MovieMonday: Manhattan



I'd seen this movie at least twice before and thought it would be nice, given the moment, to revisit Woody Allen's homage to Manhattan.  The film was released in 1979, a period when the city was regarded as an urban hellhole typified by sleazy characters in Times Square and dirty subway cars covered with graffiti.

Maybe Allen wanted to give another view.  He wrote and acted in the script, which was rendered beautifully in broad-screen black and white by master cinematographer Gordon Willis.  Willis died in 2014, but still is admired and studied for his framing of scenes to signal subtle barriers of curtain and glass and to indicate in color the light and dark aspects of characters' natures.

The Willis camerawork, backed by the New York Philharmonic's lush rendering of Irving Berlin's music, gives Manhattan an aura that, in retrospect, its story cannot sustain.

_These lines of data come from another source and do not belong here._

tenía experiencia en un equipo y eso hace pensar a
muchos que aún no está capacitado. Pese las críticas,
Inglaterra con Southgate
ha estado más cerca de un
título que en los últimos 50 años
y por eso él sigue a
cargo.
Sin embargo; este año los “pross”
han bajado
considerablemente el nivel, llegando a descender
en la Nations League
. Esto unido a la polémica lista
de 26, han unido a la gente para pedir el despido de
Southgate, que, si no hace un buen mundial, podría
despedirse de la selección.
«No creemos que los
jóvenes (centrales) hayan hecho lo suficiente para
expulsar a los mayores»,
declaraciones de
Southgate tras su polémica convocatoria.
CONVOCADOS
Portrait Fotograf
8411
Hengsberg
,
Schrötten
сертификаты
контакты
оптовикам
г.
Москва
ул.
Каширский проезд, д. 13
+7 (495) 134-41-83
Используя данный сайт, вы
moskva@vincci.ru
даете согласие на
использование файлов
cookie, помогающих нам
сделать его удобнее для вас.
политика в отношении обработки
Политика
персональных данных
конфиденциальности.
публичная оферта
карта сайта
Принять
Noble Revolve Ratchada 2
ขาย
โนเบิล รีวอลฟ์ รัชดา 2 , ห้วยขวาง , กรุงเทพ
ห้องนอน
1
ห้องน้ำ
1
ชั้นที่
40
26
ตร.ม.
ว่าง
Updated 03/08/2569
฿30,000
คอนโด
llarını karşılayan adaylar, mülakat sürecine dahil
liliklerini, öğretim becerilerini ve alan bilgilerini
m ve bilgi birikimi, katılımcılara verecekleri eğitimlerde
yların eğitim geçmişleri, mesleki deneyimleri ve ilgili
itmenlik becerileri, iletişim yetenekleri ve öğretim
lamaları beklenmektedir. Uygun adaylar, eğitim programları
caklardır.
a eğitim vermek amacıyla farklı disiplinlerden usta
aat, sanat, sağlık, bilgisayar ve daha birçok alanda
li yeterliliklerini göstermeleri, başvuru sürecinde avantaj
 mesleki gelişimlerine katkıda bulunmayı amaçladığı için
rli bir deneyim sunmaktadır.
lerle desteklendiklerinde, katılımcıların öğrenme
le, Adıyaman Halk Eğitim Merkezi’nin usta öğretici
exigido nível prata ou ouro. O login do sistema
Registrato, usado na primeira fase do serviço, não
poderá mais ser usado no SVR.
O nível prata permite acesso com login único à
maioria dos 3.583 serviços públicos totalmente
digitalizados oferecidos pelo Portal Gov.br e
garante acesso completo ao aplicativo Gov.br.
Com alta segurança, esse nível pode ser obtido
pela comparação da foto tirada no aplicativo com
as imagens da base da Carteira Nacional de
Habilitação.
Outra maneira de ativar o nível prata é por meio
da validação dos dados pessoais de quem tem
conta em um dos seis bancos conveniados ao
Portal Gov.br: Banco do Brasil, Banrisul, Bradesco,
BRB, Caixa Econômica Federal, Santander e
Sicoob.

Consider the period -- after the introduction of the birth control pill and before the contagions of herpes and HIV -- in which its characters came of age.  We have Isaac (Woody Allen,) who is involved with 17-year-old Tracy (Mariel Hemingway) and his ex-wife, Jill (Meryl Streep,) who is raising their largely ignored son with another woman and writing a tell-all book about their former marriage.   Then there is Isaac's humbly named friend, Yale (Michael Murphy,) who is happily married but also involved with Mary (Diane Keaton) in an extramarital relationship that seems not to trouble his spouse.

Through all the sturm und drang, Isaac and the other adults cannot articulate what they want, but they continually assert their erudition -- effectively, their self-absorption -- in discussions of interpersonal issues.

For me, the ultimate moment comes when Isaac and Mary -- each momentarily available and uncertain -- talk about their respective situations in a visit to the planetarium at the Museum of Natural History.

Think of it this way:  "...It doesn't take much to see that the problems of three little people
like you and me don't amount to more than a hill of beans in this crazy world cosmos."

In short, Isaac and his friends lack perspective.  Allen is laughing at himself and all the other ostensibly adult characters.  At least I hope so.

Ultimately, the most genuine character is Tracy, who is younger and taller than Isaac and who talks straight.  Early on, she says,  "Well, I told you before.  I think I'm in love with you."  She's the authentic grownup.